Thursday, May 3, 2007

 

When is a Policy Really Insurance?

“Insurance provides indemnification against loss or liability from specified events and circumstances that may occur or be discovered during a specified period. ”
-- FASB Statement of Financial Accounting Standards No. 113, “Accounting for Reinsurance of Short-Duration and Long-Duration Contracts” December 1992
An operational definition of insurance is that it is
the benefit provided by a particular kind of indemnity contract, called an insurance policy;
that is issued by one of several kinds of legal entities (stock company, mutual company, reciprocal, or Lloyds organization, for example), any of which may be called an insurer;
in which the insurer promises to pay on behalf of or to indemnify another party, called a policyholder or insured;
that protects the insured against loss caused by those perils subject to the indemnity in exchange for consideration known as an insurance premium.
In recent years this kind of operational definition proved inadequate as a result of contracts that had the form but not the substance of insurance.
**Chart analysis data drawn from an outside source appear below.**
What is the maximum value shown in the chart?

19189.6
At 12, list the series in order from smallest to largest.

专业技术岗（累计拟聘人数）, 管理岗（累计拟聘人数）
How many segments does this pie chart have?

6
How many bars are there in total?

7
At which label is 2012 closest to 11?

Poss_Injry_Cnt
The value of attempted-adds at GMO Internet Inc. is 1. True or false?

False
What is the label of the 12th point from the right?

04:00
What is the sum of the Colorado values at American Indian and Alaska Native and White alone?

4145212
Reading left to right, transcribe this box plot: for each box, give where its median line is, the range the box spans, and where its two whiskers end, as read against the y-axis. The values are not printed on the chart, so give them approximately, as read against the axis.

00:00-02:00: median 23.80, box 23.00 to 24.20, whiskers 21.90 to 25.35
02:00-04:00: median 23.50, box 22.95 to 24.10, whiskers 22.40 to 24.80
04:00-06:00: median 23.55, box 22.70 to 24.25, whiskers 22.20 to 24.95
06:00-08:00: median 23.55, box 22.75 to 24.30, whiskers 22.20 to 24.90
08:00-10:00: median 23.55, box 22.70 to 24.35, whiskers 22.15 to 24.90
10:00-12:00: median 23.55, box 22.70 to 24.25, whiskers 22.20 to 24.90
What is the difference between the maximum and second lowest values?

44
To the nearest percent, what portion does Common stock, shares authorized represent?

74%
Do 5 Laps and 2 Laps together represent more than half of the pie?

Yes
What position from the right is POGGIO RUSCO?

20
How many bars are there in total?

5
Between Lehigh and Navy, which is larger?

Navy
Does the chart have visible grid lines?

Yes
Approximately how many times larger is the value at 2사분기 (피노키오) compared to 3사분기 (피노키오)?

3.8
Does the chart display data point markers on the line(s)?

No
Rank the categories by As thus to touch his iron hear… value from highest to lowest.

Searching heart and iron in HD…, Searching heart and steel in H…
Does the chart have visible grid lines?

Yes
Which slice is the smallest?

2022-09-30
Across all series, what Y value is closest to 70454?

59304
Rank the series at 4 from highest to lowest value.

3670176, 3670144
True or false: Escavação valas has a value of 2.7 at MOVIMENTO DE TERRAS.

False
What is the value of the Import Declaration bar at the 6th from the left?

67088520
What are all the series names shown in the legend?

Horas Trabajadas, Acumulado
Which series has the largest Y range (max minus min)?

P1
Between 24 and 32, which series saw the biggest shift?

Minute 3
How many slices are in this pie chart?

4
The essence of insurance is the transfer of risk from the insured to one or more insurers. How much risk a contract actually transfers proved to be at the heart of the controversy.
This issue arose most clearly in reinsurance, where the use of Financial Reinsurance to reengineer insurer balance sheets under US GAAP became fashionable during the 1980's. The accounting profession raised serious concerns about the use of reinsurance in which little if any actual risk was transferred, and went on to address the issue in FAS 113, cited above. While on its face, FAS 113 is limited to accounting for reinsurance transactions, the guidance it contains is generally conceded to be equally applicable to US GAAP accounting for insurance transactions executed by commericial enterprises.
Does the Contract Contain Adequate Risk Transfer?
FAS 113 contains two tests, called the '9a and 9b tests,' that collectively require that a contract create a reasonable chance of a significant loss to the underwriter for it to be considered insurance.
9. Indemnification of the ceding enterprise against loss or liability relating to insurance risk in reinsurance of short-duration contracts requires both of the following, unless the condition in paragraph 11 is met:
a. The reinsurer assumes significant insurance risk under the reinsured portions of the underlying insurance contracts.
b. It is reasonably possible that the reinsurer may realize a significant loss from the transaction.
Paragraph 10 of FAS 113 makes clear that the 9a and 9b tests are based on comparing the present value of all costs to the PV of all income streams. FAS gives no guidance on the choice of a discount rate on which to base such a calculation, other than to say that all outcomes tested should use the same rate.
Statement of Statutory Accounting Principles ("SSAP") 62, issued by the National Association of Insurance Commissioners, applies to so-called 'statutory accounting' - the accounting for insurance enterprises to conform with regulation. Paragraph 12 of SSAP 62 is nearly identical to the FAS 113 test, while paragraph 14, which is otherwise very similar to paragraph 10 of FAS 113, additionally contains a justification for the use of a single fixed rate for discounting purposes. The choice of an "reasonable and appropriate" discount rate is left as a matter of judgement.
Is There a Brightline Test?
Neither FAS 113 nor SAP 62 defines the terms "reasonable" or "significant." Ideally, one would like to be able to substitute values for both terms. It would be much simpler if one could apply a test of an X% chance of a loss of Y% or greater. Such tests have been proposed, including one famously attributed to an SEC official who is said to have opined in an after lunch talk that a 10% chance of a 10% loss was sufficient to establish both reasonableness and significance. Indeed, many insurers and reinsurers still apply this "10/10" test as a benchmark for risk transfer testing.
It should be obvious that an attempt to use any numerical rule such as the 10/10 test will quickly run into problems. Suppose a contract has a 1% chance of a 10,000% loss? It should be reasonably self-evident that such a contract is insurance, but it fails one half of the 10/10 test. It does not appear that any "brightline" test of reasonableness nor signifance can be constructed.
Excess of loss contracts, like those commonly used for umbrella and general liability insurance, or to insure against property losses, will typically have a low ratio of premium paid to maximum loss recoverable. This ratio (expressed as a percentage), commonly called the "rate on line" for historical reasons related to underwriting practices at Lloyds of London, will typically be low for contracts that contain reasonably self-evident risk transfer. As the ratio increases to approximate the present value of the limit of coverage, self-evidence decreases and disappears.
Contracts with low rates on line may survive modest features that limit the amount of risk transferred. As rates on line increase, such risk limiting features become increasingly important.